Without including any pictures, please copy every entry below exactly.

---------- Task input ----------

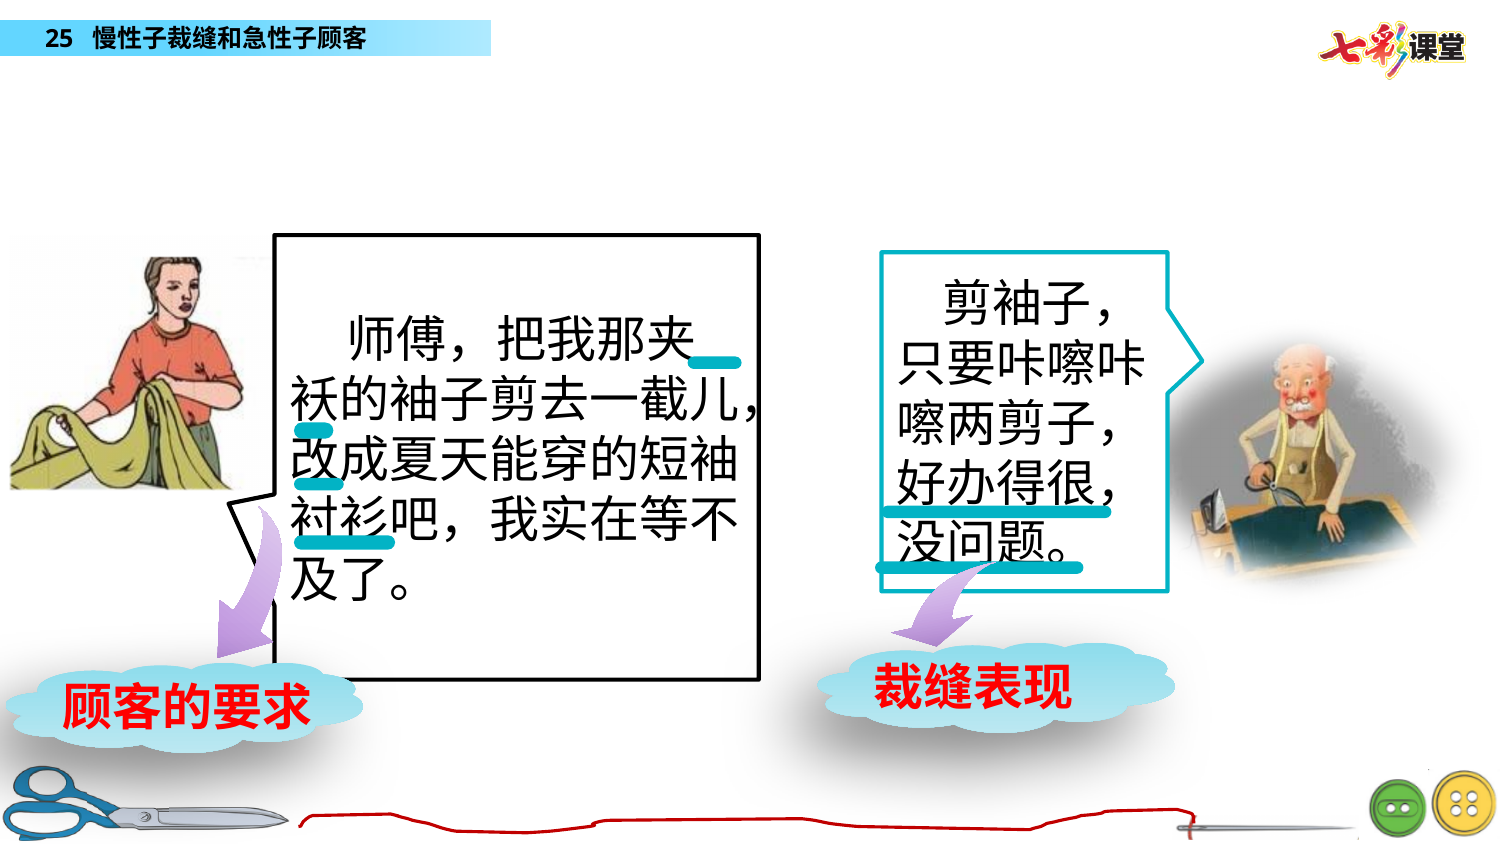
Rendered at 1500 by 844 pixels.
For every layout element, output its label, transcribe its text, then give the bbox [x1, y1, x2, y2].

picture [1316, 20, 1468, 80]
text_box [218, 506, 282, 645]
text_box [291, 533, 398, 552]
picture [1365, 769, 1500, 839]
text_box 剪袖子，只要咔嚓咔嚓两剪子，好办得很，没问题。 [879, 250, 1173, 509]
text_box [879, 503, 1099, 521]
text_box 剪袖子，只要咔嚓咔嚓两剪子，好办得很，没问题。 [879, 515, 1099, 594]
picture [1173, 816, 1358, 839]
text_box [5, 662, 635, 753]
picture [9, 234, 313, 491]
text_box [817, 642, 1447, 733]
text_box [317, 475, 346, 493]
text_box [317, 420, 336, 441]
text_box [911, 562, 996, 628]
text_box 师傅，把我那夹袄的袖子剪去一截儿，改成夏天能穿的短袖衬衫吧，我实在等不及了。 [226, 233, 761, 682]
picture [0, 764, 290, 844]
picture [1104, 314, 1489, 610]
text_box [872, 559, 1086, 576]
text_box [685, 354, 744, 372]
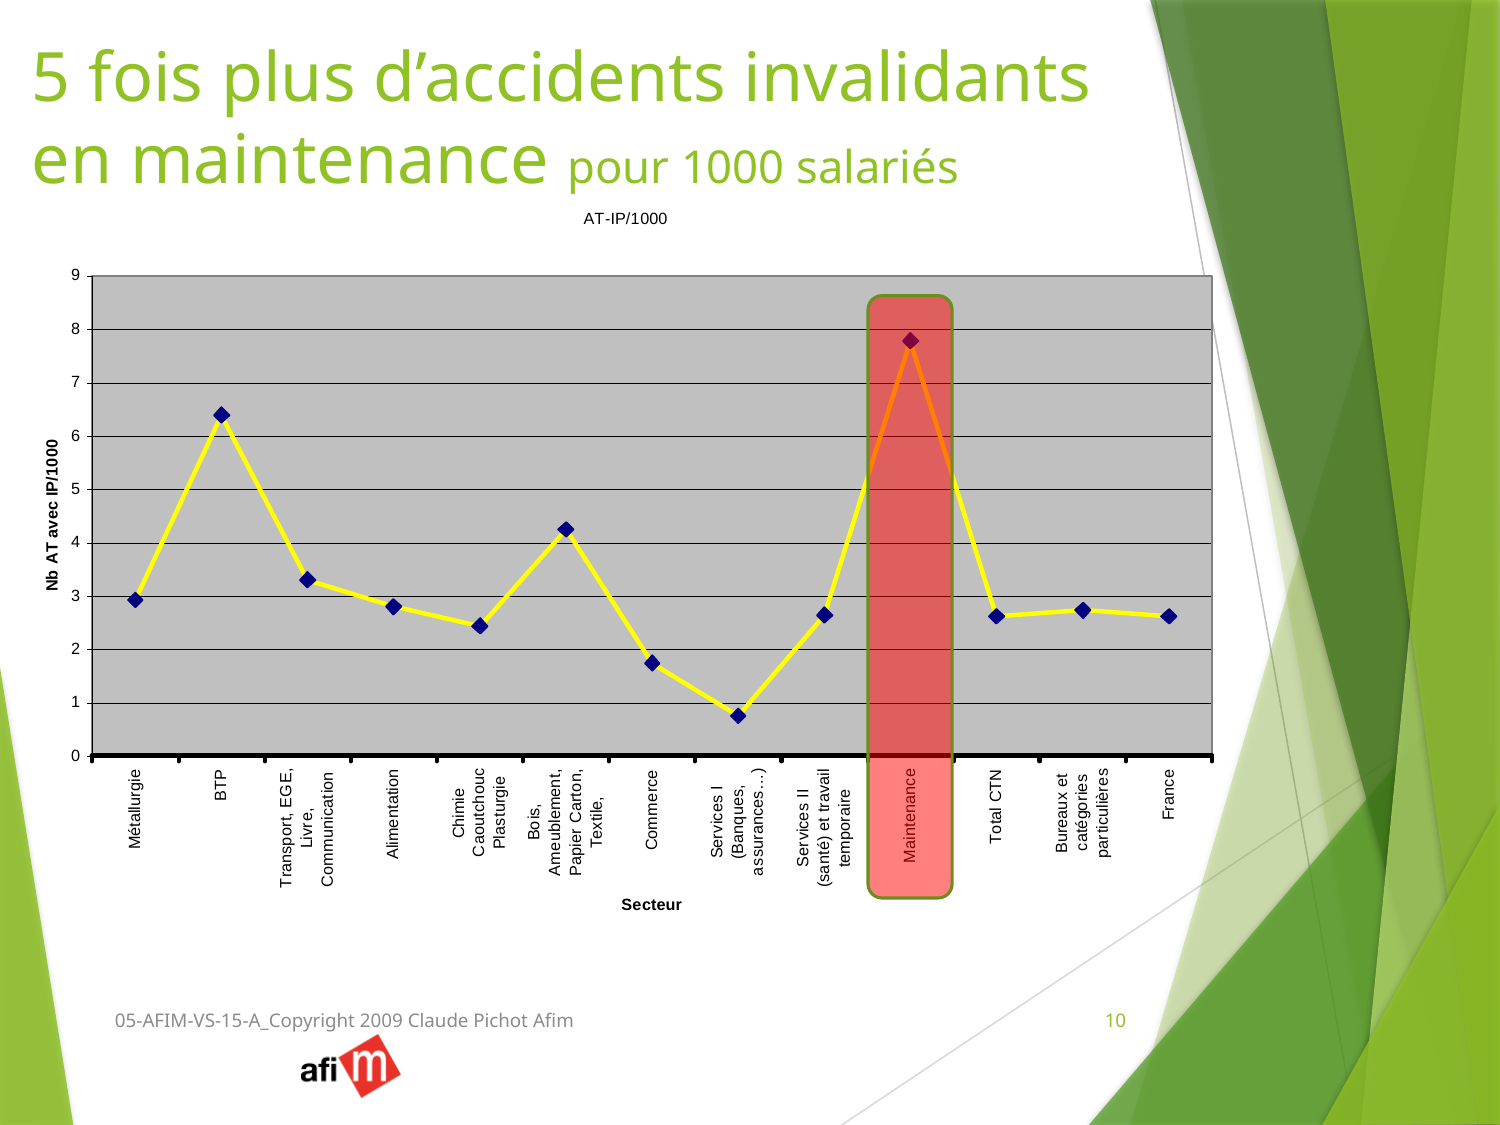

----------

--- Problem solution ---
Rendered at 1500 by 844 pixels.
For every layout element, output its label, transcribe its text, then give the bbox [x1, y1, x2, y2].

picture [1316, 20, 1468, 80]
text_box [218, 506, 282, 645]
text_box [291, 533, 398, 552]
picture [1365, 769, 1500, 839]
text_box 剪袖子，只要咔嚓咔嚓两剪子，好办得很，没问题。 [879, 250, 1173, 509]
text_box [879, 503, 1099, 521]
text_box 剪袖子，只要咔嚓咔嚓两剪子，好办得很，没问题。 [879, 515, 1099, 594]
picture [1173, 816, 1358, 839]
text_box [5, 662, 635, 753]
picture [9, 234, 313, 491]
text_box [817, 642, 1447, 733]
text_box [317, 475, 346, 493]
text_box [317, 420, 336, 441]
text_box [911, 562, 996, 628]
text_box 师傅，把我那夹袄的袖子剪去一截儿，改成夏天能穿的短袖衬衫吧，我实在等不及了。 [226, 233, 761, 682]
picture [0, 764, 290, 844]
picture [1104, 314, 1489, 610]
text_box [872, 559, 1086, 576]
text_box [685, 354, 744, 372]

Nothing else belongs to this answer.